Arriva in Italia la traduzione di un libro che farà discutere

di Redazione

La morte moderna è una morte volontaria e democratica. I cui contorni sono segnati da un simposio a cui partecipano quattro grandi esperti: il direttore del dipartimento degli Affari sociali del governo svedese Bert Persson e i suoi tre ospiti: Caspar Storm dell’Istituto di bioetica, Aksel Roenning, storico e scrittore, e il teologo Seth Carnemo. Tutti invitati al centro congressi sullo stretto di Oeresund per trovare una soluzione alla “fase terminale della vita umana”.

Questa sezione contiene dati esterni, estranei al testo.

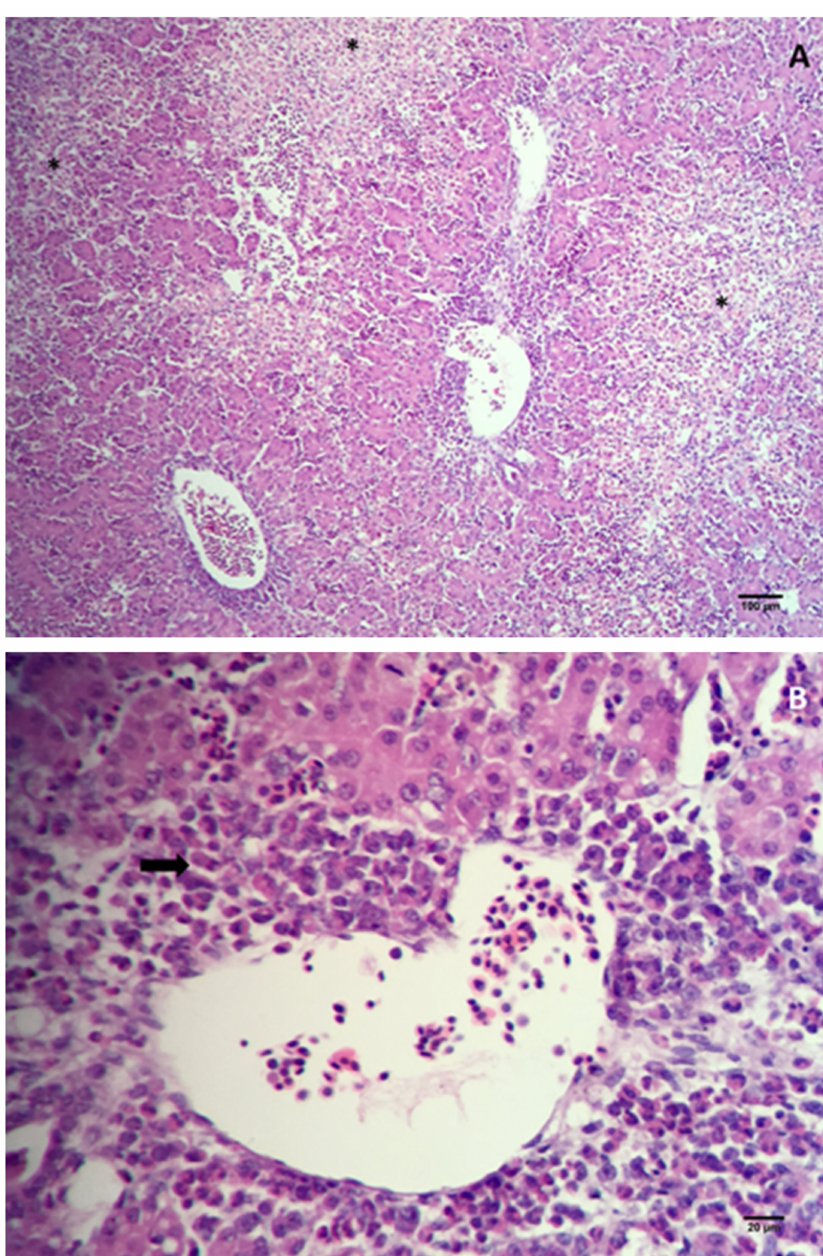
Figure 2. Photomicrography of liver sections from chicks with a one-day-old WCS. Liver parenchyma showed necroses—asterisks ( A ) and increases in the infiltrate of granulocytes—arrow ( B ) indicating necrosis hepatitis. All slides were stained with hematoxylin–eosin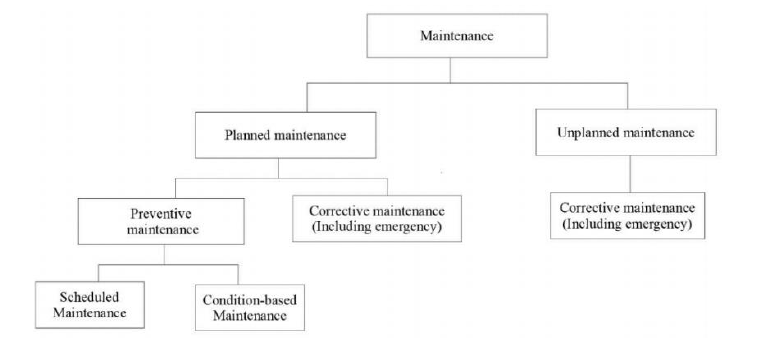
Figure 1: Types of maintenance (Chanter and Swallow,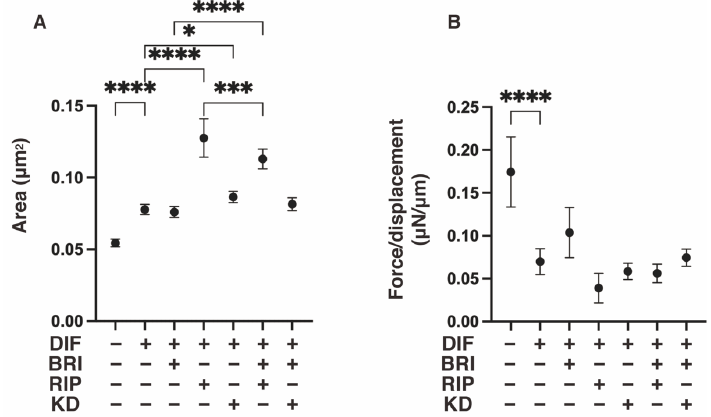
Figure 5. Effects of ROCK-i and/or BRI on the physical properties, size and stiffness of the 3T3-L1 3D spheroids. The 3T3-L1 cells were 3D-cultured under several conditions: preadipocytes of 3T3-L1 cells (DIF−) and their adipogenic differentiation (DIF+) with or without 10 µM ripasudil (Rip) or KD025, and/or BRI. The mean area sizes (µm2) were measured, and the results are plotted in panel ( A ). Alternatively, the stiffness was also measured using a microsqueezer, and the force required to induce deformation until half-diameter by 20 s (µN/µm force/displacement) was measured and is plotted in panel ( B ). All experiments were performed in triplicate using fresh preparations, each consisting of 16 spheroids. Data are presented as the arithmetic mean ± standard error of the mean (SEM). * p < 0.05, *** p < 0.005, **** p < 0.001, and other pairs were not statistically significant (ANOVA followed by a Tukey’s multiple comparison test).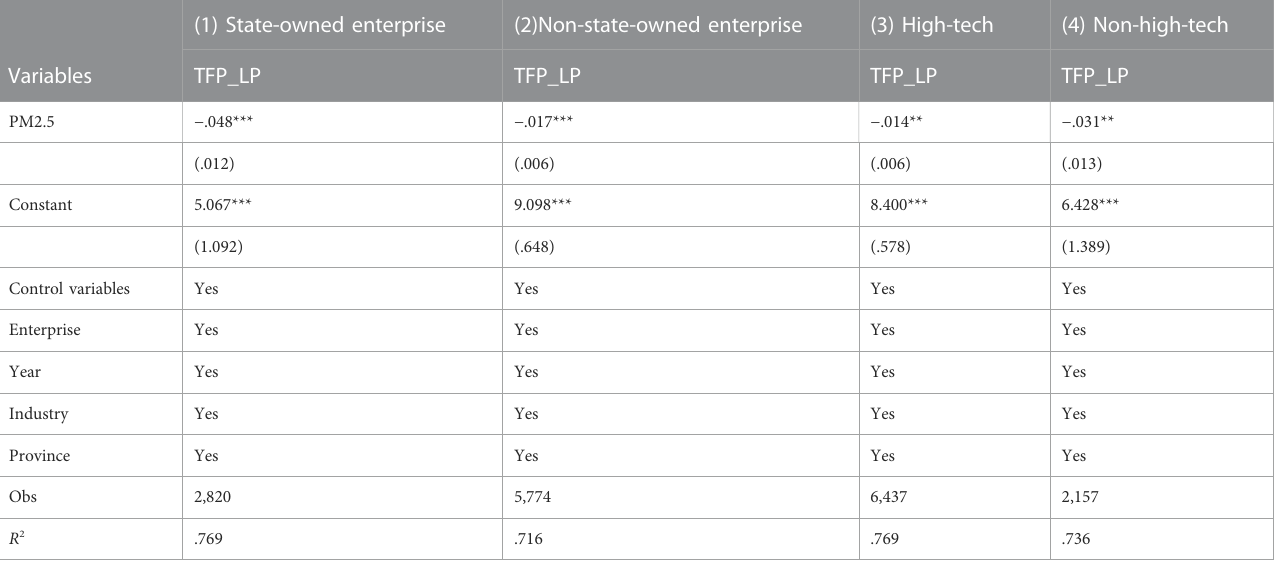
TABLE 9 Heterogeneity: Equity and technical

È questo l’escamotage che lo scrittore svedese Carl-Henning Wijkmark utilizza per mettere in scena un’amara operetta morale datata 1978, che oggi Iperborea con Carmen Giorgetti Cima traduce in italiano. «La morte moderna», scrive Claudio Magris nella postfazione, «trascende il tema della vecchiaia improduttiva e inutile in un tema più ampio e più atrocemente contemporaneo, il pervertimento dell’ideologia della qualità della vita. In nome di quest’ultima considerata condizione essenziale per vivere, anziché cercare di darla a chi ne è privo, si sopprime quest’ultimo, eliminando così insieme il dolore e chi lo prova». Il ragionamento fila. Dice Persson: «Uno svedese su quattro è in pensione di anzianità, e uno su otto in età produttiva è in pensionamento anticipato. Il 75% dei costi della sanità va alla cura di malati cronici o senza speranza? In quel 25% di soggetti produttivi su cui grava il peso di tutto il sistema serpeggia uno scontento più o meno accentuato». Dove cercare la soluzione? Dai politici ci si può aspettare ben poco poiché «gli anziani conservano ancora il diritto di voto anche se hanno cent’anni e nessun partito può permettersi di perdere due milioni di elettori». Poi c’è il tabù «che si chiama rispetto della vita umana», di cui i medici soffrono in grande parte. L’unica strada percorribile, malgrado le resistenze di Roenning, sarà, in nome della convenienza economica della collettività, spingere «il singolo a chiedere di poter farla finita, magari come ultimo atto di autonomia». Un approdo clamoroso e ripugnante, che però per Magris rivela «nella moderna società di massa e nella crescente globalizzazione, una oggettiva impossibilità di dare a tutti ciò che loro spetta». Al di là di come la si pensi su testamento biologico e dintorni.